The letter followed a Nphet meeting where the latest epidemiological data was reviewed.
The CMO said that the average daily case count has increased five-fold since mid-December 2021.
The majority of cases were in those aged under-45, but Dr Holohan said that incidence is high across all ages.
“Of the 124,682 cases notified in the 14 days to midnight 4 January 2021, 79% have occurred in people under 45 years of age; and 4% were aged 65 years and older,” he said.
He added that incidence is “lower and rising more slowly in older age groups” but “incidence exceeds that seen in December 2020, and in most age groups is higher than at any time in the pandemic”.
Test positivity is also increasing across all age groups, Dr Holohan said, with test positivity rates greater than 50% in those aged 5-54 years.
The number of Covid cases amongst hospital staff has also seen a “significant increase”.
There were 704 “laboratory-confirmed” Covid-19 infections in hospital staff in the week ending December 26, 2021, compared to 269 in the week ending December 19.
The letter adds that the number of cases of “hospital-acquired infection remains a concern”.
Dr Holohan said that as of January 4, there were over 6,300 staff across acute hospitals and the National Ambulance Service absent due to Covid-19.
The test and trace system is operating at surge capacity and is under “severe pressure”, Dr Holohan warned.
“The demand for testing has been particularly high amongst those aged 19-44 years,” he said.
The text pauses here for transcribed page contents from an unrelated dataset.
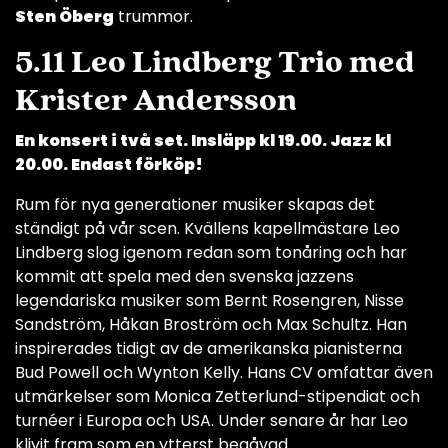
Sten Öberg
trummor.
5.11 Leo Lindberg Trio med
Krister Andersson
En konsert i två set. Insläpp kl 19.00. Jazz kl
20.00. Endast förköp!
Rum för nya generationer musiker skapas det
ständigt på vår scen. Kvällens kapellmästare Leo
Lindberg slog igenom redan som tonåring och har
kommit att spela med den svenska jazzens
legendariska musiker som Bernt Rosengren, Nisse
Sandström, Håkan Broström och Max Schultz. Han
inspirerades tidigt av de amerikanska pianisterna
Bud Powell och Wynton Kelly. Hans CV omfattar även
utmärkelser som Monica Zetterlund-stipendiat och
turnéer i Europa och USA. Under senare år har Leo
klivit fram som en ytterst begåvad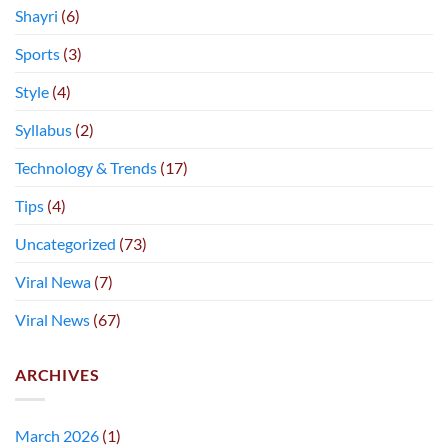
Shayri
(6)
Sports
(3)
Style
(4)
Syllabus
(2)
Technology & Trends
(17)
Tips
(4)
Uncategorized
(73)
Viral Newa
(7)
Viral News
(67)
ARCHIVES
March 2026
(1)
“Clinical prioritisation is in place to ensure that those most in need receive access first. The HSE has increased testing capacity to 650,000 tests per week. PCR testing capacity is at 300,000 per week and antigen testing capacity has increased to 350,000 per week.” Meanwhile, the number of close contacts also saw a huge increase.
Citing the Contact Management Programme, Dr Holohan said that from December 27 to January 2, the total number of close contacts was 229,113, an increase of 123% on the previous week.
Dr Holohan also said that Nphet has “further reviewed its advice on facemasks within the context of the Omicron variant”.
He said that “all types of masks, including cloth masks, can significantly reduce community transmission if properly constructed, well fitted, and appropriately worn”.
He also added that “medical grade and respirator masks, if properly worn, offer greater protection than cloth masks”.